Zoom hires Indian-origin Velchamy Sankarlingam as head of engineering

Zoom hires Indian-origin Velchamy Sankarlingam as head of engineering

At Zoom Inc, Sankarlingam will oversee the company's engineering, product, and development operation team. He will be directly reporting to Zoom CEO Eric S Yuan

Zoom has hired Velchamy Sankarlingam as President of Engineering and Product.

Zoom Video Communications, Inc has appointed Indian-origin Velchamy Sankarlingam as the new president of engineering and product. His appointment will be effective on June 12.

After working for more than 9 years in Sankarlingam VMware, a traded software company,  Sankarlingam has joined video chat app Zoom. At VMware, Sankarlingam was senior vice president, Cloud Services Development and Operations. And, before VMware, he was VP, engineering and technical operation at WebEx.
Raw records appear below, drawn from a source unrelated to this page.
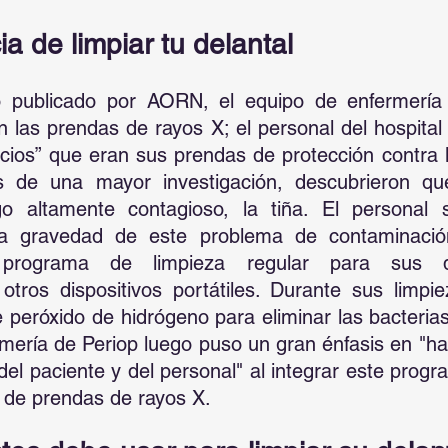
a de limpiar tu delantal
 publicado por AORN, el equipo de enfermería p
n las prendas de rayos X; el personal del hospital 
ucios” que eran sus prendas de protección contra l
 de una mayor investigación, descubrieron que
o altamente contagioso, la tiña. El personal s
la gravedad de este problema de contaminació
programa de limpieza regular para sus de
otros dispositivos portátiles. Durante sus limpie
e peróxido de hidrógeno para eliminar las bacterias 
mería de Periop luego puso un gran énfasis en "hac
del paciente y del personal" al integrar este progra
o de prendas de rayos X.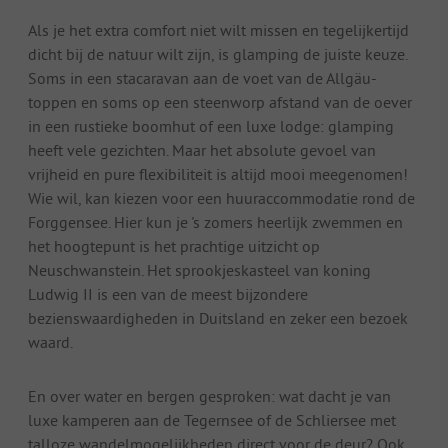
Als je het extra comfort niet wilt missen en tegelijkertijd
dicht bij de natuur wilt zijn, is glamping de juiste keuze.
Soms in een stacaravan aan de voet van de Allgäu-
toppen en soms op een steenworp afstand van de oever
in een rustieke boomhut of een luxe lodge: glamping
heeft vele gezichten. Maar het absolute gevoel van
vrijheid en pure flexibiliteit is altijd mooi meegenomen!
Wie wil, kan kiezen voor een huuraccommodatie rond de
Forggensee. Hier kun je 's zomers heerlijk zwemmen en
het hoogtepunt is het prachtige uitzicht op
Neuschwanstein. Het sprookjeskasteel van koning
Ludwig II is een van de meest bijzondere
bezienswaardigheden in Duitsland en zeker een bezoek
waard.
En over water en bergen gesproken: wat dacht je van
luxe kamperen aan de Tegernsee of de Schliersee met
talloze wandelmogelijkheden direct voor de deur? Ook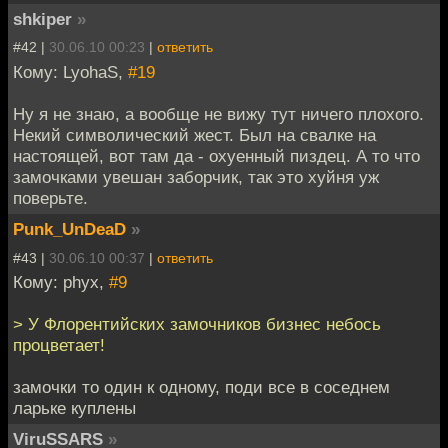
shkiper
»
#42 |
30.06.10 00:23
|
ответить
Кому: LyohaS,
#19
Ну я не знаю, а вообще не вижу тут ничего плохого.
Некий символический жест. Был на свалке на
настоящей, вот там да - охуенный пиздец. А то что
замочками увешан заборчик, так это хуйня уж
поверьте.
Punk_UnDeaD
»
#43 |
30.06.10 00:37
|
ответить
Кому: phyx,
#9
> У Флорентийских замочников бизнес небось
процветает!
замочки то один к одному, поди все в соседнем
ларьке куплены
ViruSSARS
»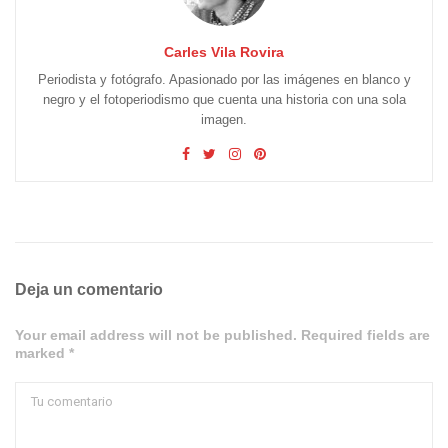
Carles Vila Rovira
Periodista y fotógrafo. Apasionado por las imágenes en blanco y
negro y el fotoperiodismo que cuenta una historia con una sola
imagen.
Deja un comentario
Your email address will not be published. Required fields are
marked *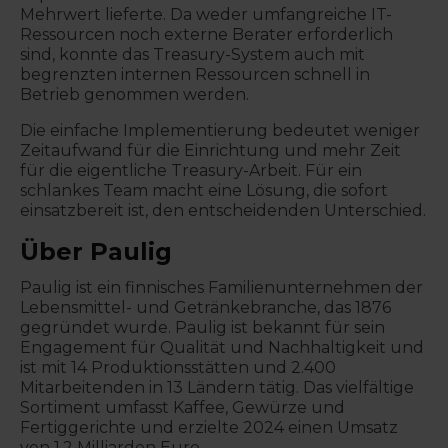
Mehrwert lieferte. Da weder umfangreiche IT-
Ressourcen noch externe Berater erforderlich
sind, konnte das Treasury-System auch mit
begrenzten internen Ressourcen schnell in
Betrieb genommen werden.
Die einfache Implementierung bedeutet weniger
Zeitaufwand für die Einrichtung und mehr Zeit
für die eigentliche Treasury-Arbeit. Für ein
schlankes Team macht eine Lösung, die sofort
einsatzbereit ist, den entscheidenden Unterschied.
Über Paulig
Paulig ist ein finnisches Familienunternehmen der
Lebensmittel- und Getränkebranche, das 1876
gegründet wurde. Paulig ist bekannt für sein
Engagement für Qualität und Nachhaltigkeit und
ist mit 14 Produktionsstätten und 2.400
Mitarbeitenden in 13 Ländern tätig. Das vielfältige
Sortiment umfasst Kaffee, Gewürze und
Fertiggerichte und erzielte 2024 einen Umsatz
von 1,2 Milliarden Euro.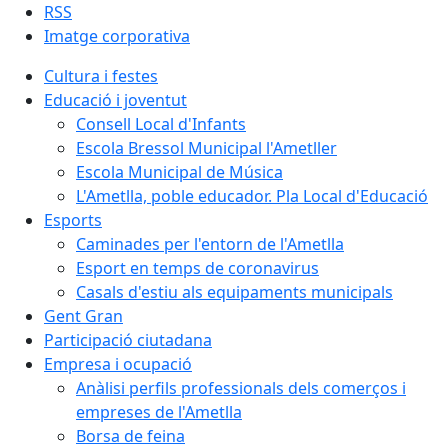
RSS
Imatge corporativa
Cultura i festes
Educació i joventut
Consell Local d'Infants
Escola Bressol Municipal l'Ametller
Escola Municipal de Música
L'Ametlla, poble educador. Pla Local d'Educació
Esports
Caminades per l'entorn de l'Ametlla
Esport en temps de coronavirus
Casals d'estiu als equipaments municipals
Gent Gran
Participació ciutadana
Empresa i ocupació
Anàlisi perfils professionals dels comerços i
empreses de l'Ametlla
Borsa de feina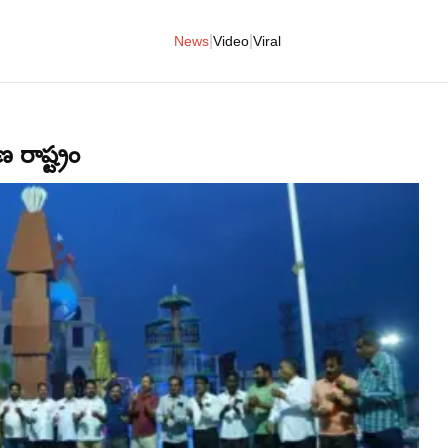
|
|
News
Video
Viral
రాష్ట్రం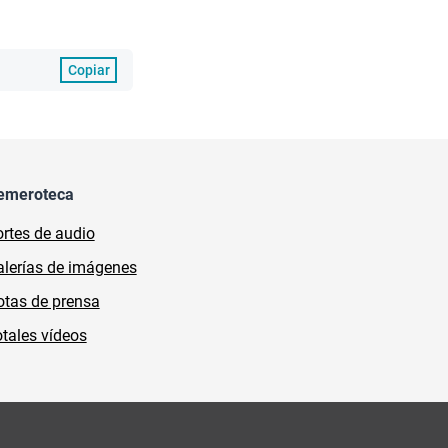
Copiar
emeroteca
rtes de audio
lerías de imágenes
tas de prensa
tales vídeos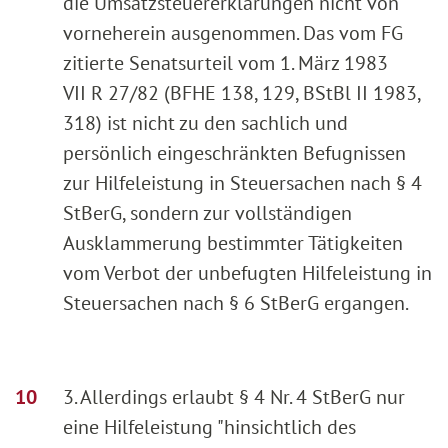
die Umsatzsteuererklärungen nicht von
vorneherein ausgenommen. Das vom FG
zitierte Senatsurteil vom 1. März 1983
VII R 27/82 (BFHE 138, 129, BStBl II 1983,
318) ist nicht zu den sachlich und
persönlich eingeschränkten Befugnissen
zur Hilfeleistung in Steuersachen nach § 4
StBerG, sondern zur vollständigen
Ausklammerung bestimmter Tätigkeiten
vom Verbot der unbefugten Hilfeleistung in
Steuersachen nach § 6 StBerG ergangen.
3. Allerdings erlaubt § 4 Nr. 4 StBerG nur
eine Hilfeleistung "hinsichtlich des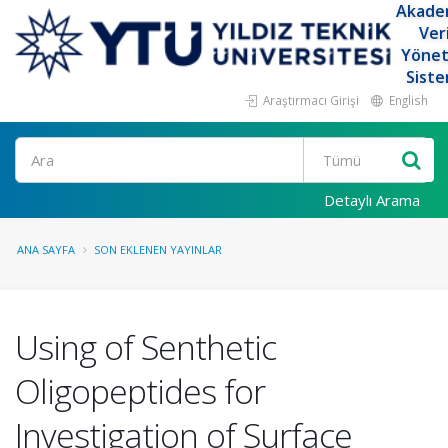
Akade
Ver
Yöne
Siste
Araştırmacı Girişi
English
Ara
Detaylı Arama
ANA SAYFA
SON EKLENEN YAYINLAR
Using of Senthetic
Oligopeptides for
Investigation of Surface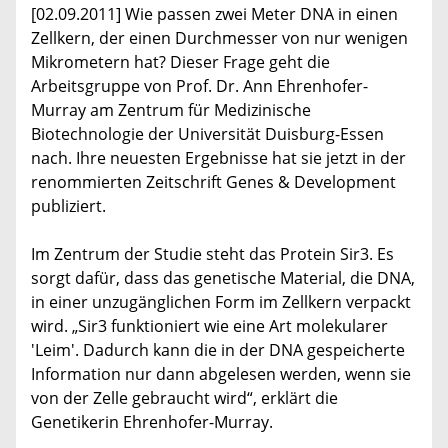
[02.09.2011] Wie passen zwei Meter DNA in einen
Zellkern, der einen Durchmesser von nur wenigen
Mikrometern hat? Dieser Frage geht die
Arbeitsgruppe von Prof. Dr. Ann Ehrenhofer-
Murray am Zentrum für Medizinische
Biotechnologie der Universität Duisburg-Essen
nach. Ihre neuesten Ergebnisse hat sie jetzt in der
renommierten Zeitschrift Genes & Development
publiziert.
Im Zentrum der Studie steht das Protein Sir3. Es
sorgt dafür, dass das genetische Material, die DNA,
in einer unzugänglichen Form im Zellkern verpackt
wird. „Sir3 funktioniert wie eine Art molekularer
'Leim'. Dadurch kann die in der DNA gespeicherte
Information nur dann abgelesen werden, wenn sie
von der Zelle gebraucht wird“, erklärt die
Genetikerin Ehrenhofer-Murray.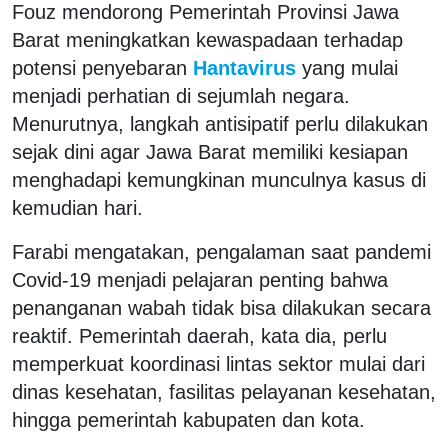
Fouz mendorong Pemerintah Provinsi Jawa
Barat meningkatkan kewaspadaan terhadap
potensi penyebaran
Hantavirus
yang mulai
menjadi perhatian di sejumlah negara.
Menurutnya, langkah antisipatif perlu dilakukan
sejak dini agar Jawa Barat memiliki kesiapan
menghadapi kemungkinan munculnya kasus di
kemudian hari.
Farabi mengatakan, pengalaman saat pandemi
Covid-19 menjadi pelajaran penting bahwa
penanganan wabah tidak bisa dilakukan secara
reaktif. Pemerintah daerah, kata dia, perlu
memperkuat koordinasi lintas sektor mulai dari
dinas kesehatan, fasilitas pelayanan kesehatan,
hingga pemerintah kabupaten dan kota.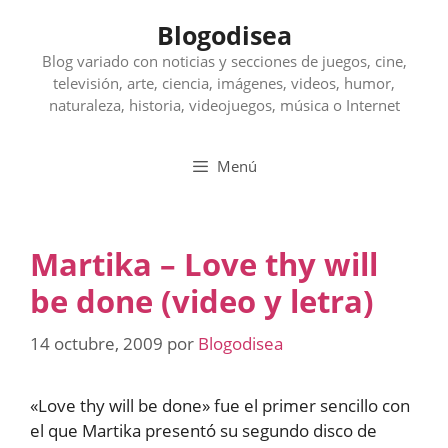
Saltar
Blogodisea
al
contenido
Blog variado con noticias y secciones de juegos, cine,
televisión, arte, ciencia, imágenes, videos, humor,
naturaleza, historia, videojuegos, música o Internet
Menú
Martika – Love thy will
be done (video y letra)
14 octubre, 2009
por
Blogodisea
«Love thy will be done» fue el primer sencillo con
el que Martika presentó su segundo disco de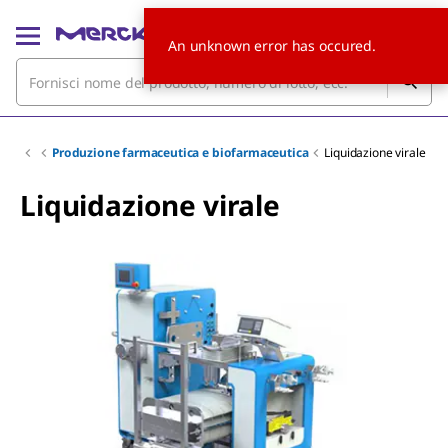
An unknown error has occured.
Produzione farmaceutica e biofarmaceutica
Liquidazione virale
Liquidazione virale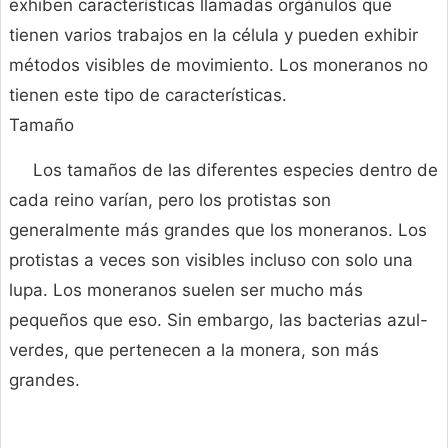
exhiben características llamadas orgánulos que
tienen varios trabajos en la célula y pueden exhibir
métodos visibles de movimiento. Los moneranos no
tienen este tipo de características.
Tamaño
Los tamaños de las diferentes especies dentro de
cada reino varían, pero los protistas son
generalmente más grandes que los moneranos. Los
protistas a veces son visibles incluso con solo una
lupa. Los moneranos suelen ser mucho más
pequeños que eso. Sin embargo, las bacterias azul-
verdes, que pertenecen a la monera, son más
grandes.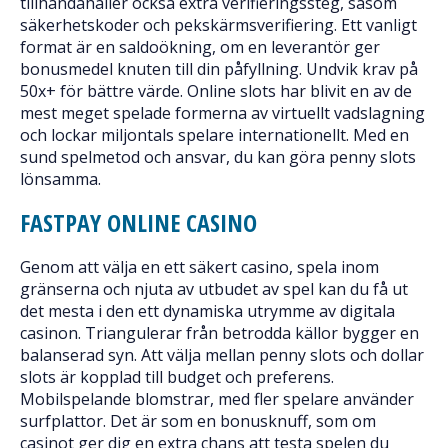
tillhandahåller också extra verifieringssteg, såsom
säkerhetskoder och pekskärmsverifiering. Ett vanligt
format är en saldoökning, om en leverantör ger
bonusmedel knuten till din påfyllning. Undvik krav på
50x+ för bättre värde. Online slots har blivit en av de
mest meget spelade formerna av virtuellt vadslagning
och lockar miljontals spelare internationellt. Med en
sund spelmetod och ansvar, du kan göra penny slots
lönsamma.
FASTPAY ONLINE CASINO
Genom att välja en ett säkert casino, spela inom
gränserna och njuta av utbudet av spel kan du få ut
det mesta i den ett dynamiska utrymme av digitala
casinon. Triangulerar från betrodda källor bygger en
balanserad syn. Att välja mellan penny slots och dollar
slots är kopplad till budget och preferens.
Mobilspelande blomstrar, med fler spelare använder
surfplattor. Det är som en bonusknuff, som om
casinot ger dig en extra chans att testa spelen du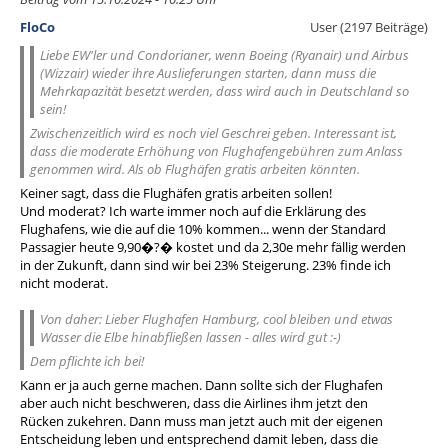
FloCo
User (2197 Beiträge)
Liebe EW'ler und Condorianer, wenn Boeing (Ryanair) und Airbus
(Wizzair) wieder ihre Auslieferungen starten, dann muss die
Mehrkapazität besetzt werden, dass wird auch in Deutschland so
sein!
Zwischenzeitlich wird es noch viel Geschrei geben. Interessant ist,
dass die moderate Erhöhung von Flughafengebühren zum Anlass
genommen wird. Als ob Flughäfen gratis arbeiten könnten.
Keiner sagt, dass die Flughäfen gratis arbeiten sollen!
Und moderat? Ich warte immer noch auf die Erklärung des
Flughafens, wie die auf die 10% kommen... wenn der Standard
Passagier heute 9,90�?� kostet und da 2,30e mehr fällig werden
in der Zukunft, dann sind wir bei 23% Steigerung. 23% finde ich
nicht moderat.
Von daher: Lieber Flughafen Hamburg, cool bleiben und etwas
Wasser die Elbe hinabfließen lassen - alles wird gut :-)
Dem pflichte ich bei!
Kann er ja auch gerne machen. Dann sollte sich der Flughafen
aber auch nicht beschweren, dass die Airlines ihm jetzt den
Rücken zukehren. Dann muss man jetzt auch mit der eigenen
Entscheidung leben und entsprechend damit leben, dass die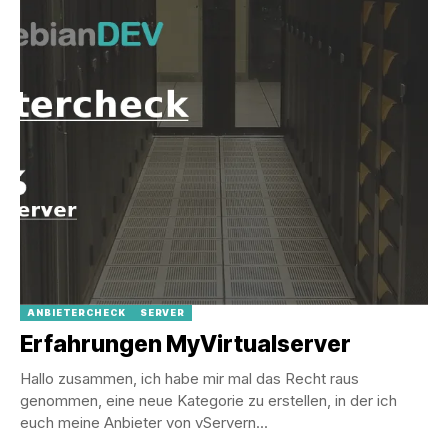
ANBIETERCHECK
SERVER
Erfahrungen MyVirtualserver
Hallo zusammen, ich habe mir mal das Recht raus
genommen, eine neue Kategorie zu erstellen, in der ich
euch meine Anbieter von vServern...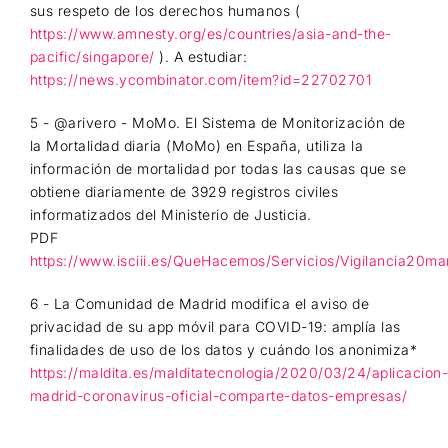
sus respeto de los derechos humanos (
https://www.amnesty.org/es/countries/asia-and-the-
pacific/singapore/
). A estudiar:
https://news.ycombinator.com/item?id=22702701
5 - @arivero - MoMo. El Sistema de Monitorización de
la Mortalidad diaria (MoMo) en España, utiliza la
información de mortalidad por todas las causas que se
obtiene diariamente de 3929 registros civiles
informatizados del Ministerio de Justicia.
PDF
https://www.isciii.es/QueHacemos/Servicios/Vigilancia20m
6 - La Comunidad de Madrid modifica el aviso de
privacidad de su app móvil para COVID-19: amplía las
finalidades de uso de los datos y cuándo los anonimiza*
https://maldita.es/malditatecnologia/2020/03/24/aplicacion
madrid-coronavirus-oficial-comparte-datos-empresas/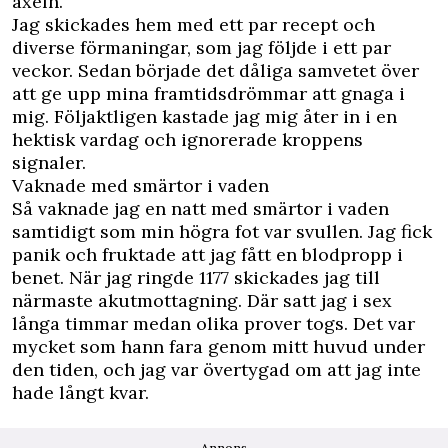
axeln.
Jag skickades hem med ett par recept och
diverse förmaningar, som jag följde i ett par
veckor. Sedan började det dåliga samvetet över
att ge upp mina framtidsdrömmar att gnaga i
mig. Följaktligen kastade jag mig åter in i en
hektisk vardag och ignorerade kroppens
signaler.
Vaknade med smärtor i vaden
Så vaknade jag en natt med smärtor i vaden
samtidigt som min högra fot var svullen. Jag fick
panik och fruktade att jag fått en blodpropp i
benet. När jag ringde 1177 skickades jag till
närmaste akutmottagning. Där satt jag i sex
långa timmar medan olika prover togs. Det var
mycket som hann fara genom mitt huvud under
den tiden, och jag var övertygad om att jag inte
hade långt kvar.
Annons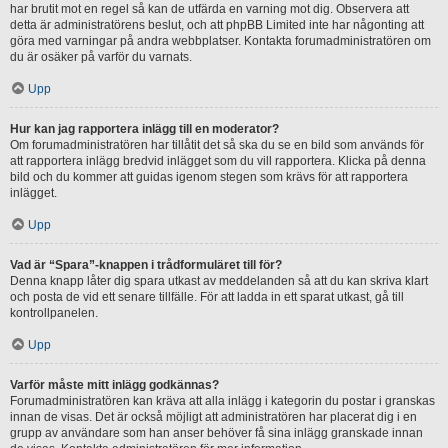
har brutit mot en regel så kan de utfärda en varning mot dig. Observera att
detta är administratörens beslut, och att phpBB Limited inte har någonting att
göra med varningar på andra webbplatser. Kontakta forumadministratören om
du är osäker på varför du varnats.
Upp
Hur kan jag rapportera inlägg till en moderator?
Om forumadministratören har tillåtit det så ska du se en bild som används för
att rapportera inlägg bredvid inlägget som du vill rapportera. Klicka på denna
bild och du kommer att guidas igenom stegen som krävs för att rapportera
inlägget.
Upp
Vad är “Spara”-knappen i trådformuläret till för?
Denna knapp låter dig spara utkast av meddelanden så att du kan skriva klart
och posta de vid ett senare tillfälle. För att ladda in ett sparat utkast, gå till
kontrollpanelen.
Upp
Varför måste mitt inlägg godkännas?
Forumadministratören kan kräva att alla inlägg i kategorin du postar i granskas
innan de visas. Det är också möjligt att administratören har placerat dig i en
grupp av användare som han anser behöver få sina inlägg granskade innan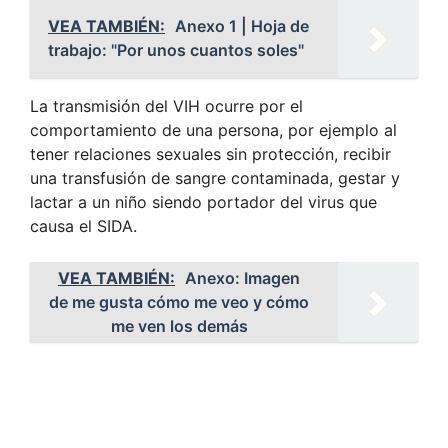
VEA TAMBIÉN:
Anexo 1 | Hoja de
trabajo: "Por unos cuantos soles"
La transmisión del VIH ocurre por el
comportamiento de una persona, por ejemplo al
tener relaciones sexuales sin protección, recibir
una transfusión de sangre contaminada, gestar y
lactar a un niño siendo portador del virus que
causa el SIDA.
VEA TAMBIÉN:
Anexo: Imagen
de me gusta cómo me veo y cómo
me ven los demás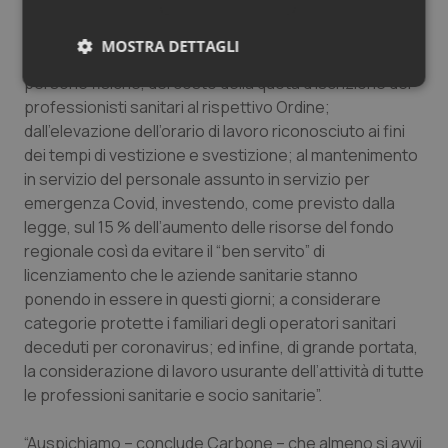
sanitarie non rispondono civilmente , all’infuori dei casi
riconducibili a colpa grave; alla deducibilità, per l’anno
MOSTRA DETTAGLI
2020, ai fini del calcolo dell’imposta sul reddito delle
persone fisiche, del costo della quota d’iscrizione dei
Necessari
Statistici
Marketing
professionisti sanitari al rispettivo Ordine;
dall’elevazione dell’orario di lavoro riconosciuto ai fini
dei tempi di vestizione e svestizione; al mantenimento
in servizio del personale assunto in servizio per
emergenza Covid, investendo, come previsto dalla
legge, sul 15 % dell’aumento delle risorse del fondo
Necessari
Statistici
Marketing
regionale così da evitare il “ben servito” di
I cookie necessari contribuiscono a rendere fruibile il
licenziamento che le aziende sanitarie stanno
sito web abilitandone funzionalità di base quali la
ponendo in essere in questi giorni; a considerare
navigazione sulle pagine e l'accesso alle aree
protette del sito. Il sito web non è in grado di
categorie protette i familiari degli operatori sanitari
funzionare correttamente senza questi cookie.
deceduti per coronavirus; ed infine, di grande portata,
Nome
Fornitore
/
Dominio
Scaden
la considerazione di lavoro usurante dell’attività di tutte
VISITOR_PRIVACY_METADATA
5 mesi
YouTube
le professioni sanitarie e socio sanitarie”.
settim
.youtube.com
“Auspichiamo – conclude Carbone – che almeno si avvii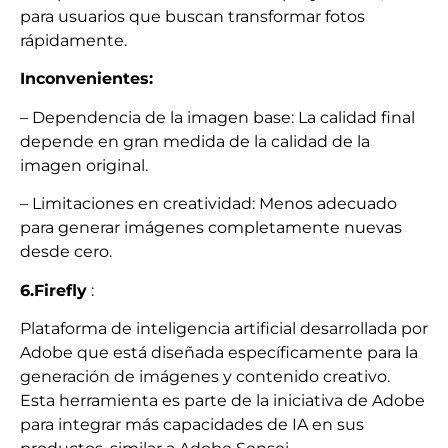
para usuarios que buscan transformar fotos
rápidamente.
Inconvenientes:
– Dependencia de la imagen base: La calidad final
depende en gran medida de la calidad de la
imagen original.
– Limitaciones en creatividad: Menos adecuado
para generar imágenes completamente nuevas
desde cero.
6.Firefly
:
Plataforma de inteligencia artificial desarrollada por
Adobe que está diseñada específicamente para la
generación de imágenes y contenido creativo.
Esta herramienta es parte de la iniciativa de Adobe
para integrar más capacidades de IA en sus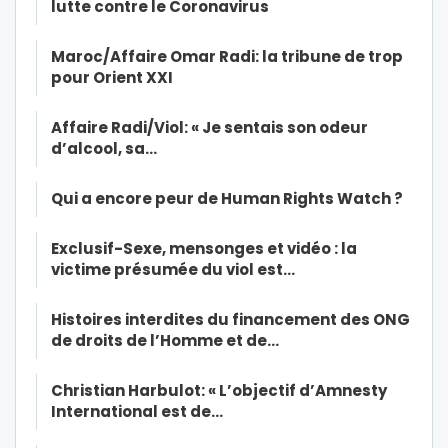
lutte contre le Coronavirus
Maroc/Affaire Omar Radi: la tribune de trop
pour Orient XXI
Affaire Radi/Viol: « Je sentais son odeur
d’alcool, sa…
Qui a encore peur de Human Rights Watch ?
Exclusif-Sexe, mensonges et vidéo : la
victime présumée du viol est…
Histoires interdites du financement des ONG
de droits de l’Homme et de…
Christian Harbulot: « L’objectif d’Amnesty
International est de…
At Zoom Inc, Sankarlingam will oversee the company's engineering, product, and development operation team. He will be directly reporting to Zoom CEO Eric S Yuan.

According to the LinkedIn profile of Sankarlingam, he is experienced in hardware, software, and service industries in engineering and management areas. He also has an advanced degree in  Engineering and Management.

Sankarlingam did his BE in Electronics and Communication from Anna University. Thereafter, he finished his MS in Computer Science from Northern Illinois University from 1989-1990. He also did MS in Business and Policy from Stony Brook University between 1993 and 1995.

Recently, the Zoom app has faced a lot of backlash from many countries, including India for a range of privacy issues, including sending user data to Facebook, and wrongly claiming the app had end-to-end encryption.

However, the video conferencing app is still very popular. The use of Zoom has soared to 300 million daily meeting participants in April 2020 from 10 million back in December.  

Meanwhile, Zoom is attempting to improve its security measures ever since it vowed to fix its "biggest trust, safety and privacy" issues in April.  In its latest blog post, the company has urged its users to update the app and web client before May 30 as it enables Galois/Counter Mode (GCM) encryption for all the Zoom meetings.

GCM or Galois/Counter Mode encryption is an algorithm for authenticated encryption of data that assures the genuineness of the confidential data.

In a blog post, Zoom mentioned that "From May 30 GCM encryption will be fully enabled for all meetings". It added that all Zoom clients and Zoom Rooms should be on version 5.0 or higher of the app in order to join any meeting.

The support for enhanced GCM encryption was added with Zoom 5.0 in April and this will be implemented system-wide from May 30.